In 2011, she became a program manager at the Defense Advanced Research Projects Agency (DARPA), overseeing research in human language technology. Her significant DARPA projects include Broad Operational Language Translation (BOLT), Deep Exploration and Filtering of Text (DEFT), Multilingual Automatic Document Classification, Analysis, and Translation (MADCAT), and Robust Automatic Transcription of Speech (RATS).

She holds both a master’s degree and a Ph.D. in computer science from the Massachusetts Institute of Technology, with a bachelor’s degree from Boston University. She is a Sloan Fellow, an NSF Presidential Faculty (PECASE) Fellow, and a former president of the Association for Computational Linguistics. She has served on the Executive Council of the Association for Advancement of Artificial Intelligence (AAAI) and on the Executive Board of the Association for Computational Linguistics (ACL). She was elected AAAI Fellow in 2013, was graduated in the Class of XXXIII of Leadership Florida in 2015, and was elected ACL Fellow in 2016.

Ian Perera
Research Scientist

Ian Perera is a research scientist at IHMC working on applying linguistic and cognitive models and knowledge towards natural language understanding and the intersection of such understanding with computer vision and other data-grounded applications. He graduated magna cum laude with a B.S.E. in Digital Media Design at the University of Pennsylvania, obtained his Ph.D. in Computer Science at the University of Rochester in 2016 with Dr. James F. Allen as his advisor, and has been at IHMC since 2013. For his Ph.D. thesis, he worked with Dr. Allen to develop the SALL-E system, which uses child language learning strategies and pragmatic reasoning to learn object names and properties in real-time from ambiguous natural language descriptions with only a limited number of examples.
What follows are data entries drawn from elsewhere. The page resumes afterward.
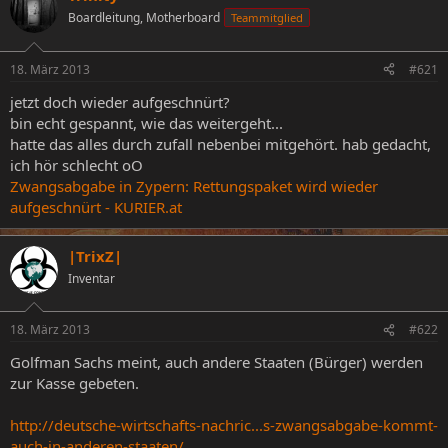
e
e
a
Boardleitung, Motherboard
Teammitglied
l
l
g
l
l
w
18. März 2013
#621
e
t
o
r
a
r
jetzt doch wieder aufgeschnürt?
m
t
bin echt gespannt, wie das weitergeht...
e
hatte das alles durch zufall nebenbei mitgehört. hab gedacht,
ich hör schlecht oO
Zwangsabgabe in Zypern: Rettungspaket wird wieder
aufgeschnürt - KURIER.at
|TrixZ|
Inventar
18. März 2013
#622
Golfman Sachs meint, auch andere Staaten (Bürger) werden
zur Kasse gebeten.
http://deutsche-wirtschafts-nachric...s-zwangsabgabe-kommt-
auch-in-anderen-staaten/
Ian’s focus in natural language processing is deep language understanding for human-computer dialogues, focusing on incorporating semantics and pragmatics with context and grounded knowledge. Such experience includes building dialogue systems with belief modeling and pragmatic reasoning for robots in a human-robot collaborative task and performing semantic extraction from text in a variety of domains, such as human-robot communication, human dialogues, and news articles. Tackling theoretical issues, he also has worked on formalizing aspects of the symbol grounding problem to constrain the complexity of perceptual representations to be learned in perceptually grounded systems. Finally, he demonstrated the importance of formally defined perceptual symbol grounding by building a zero-shot learning system that can recognize previously unseen complex objects from only logical definitions and primitive perceptual knowledge.

Arash Mahyari
Research Scientist

Arash Mahyari is a research scientist at IHMC working on machine learning and signal processing. Arash joined IHMC from ABB Robotics R&D Center in San Jose, CA, where he worked on developing the next generation of artificial intelligence for industrial robots. He received his dual degree in electrical engineering (Ph.D.) and Statistics (MSc) from Michigan State University and MSc in electrical engineering from Shiraz University.

Prior to joining IHMC, Arash has worked on several projects in different domains. For his MSc thesis, he developed image fusion algorithms to enhance the spatial quality of multispectral images of the LANDSAT satellite. He later developed a computer vision algorithm to detect the surface defects of the cold rolled steels. The algorithm located the defected areas using texture segmentation methods and extracted several statistical features to be classified using a trained neural network. He has worked on an image processing project and developed an embedded system based on Analog Device DSP processors for telecommunication companies. During his Ph.D., he used tensor analysis, compressive sensing, and dictionary learning to develop algorithms for event detection and tracking of functional connectivity networks (cognitive science).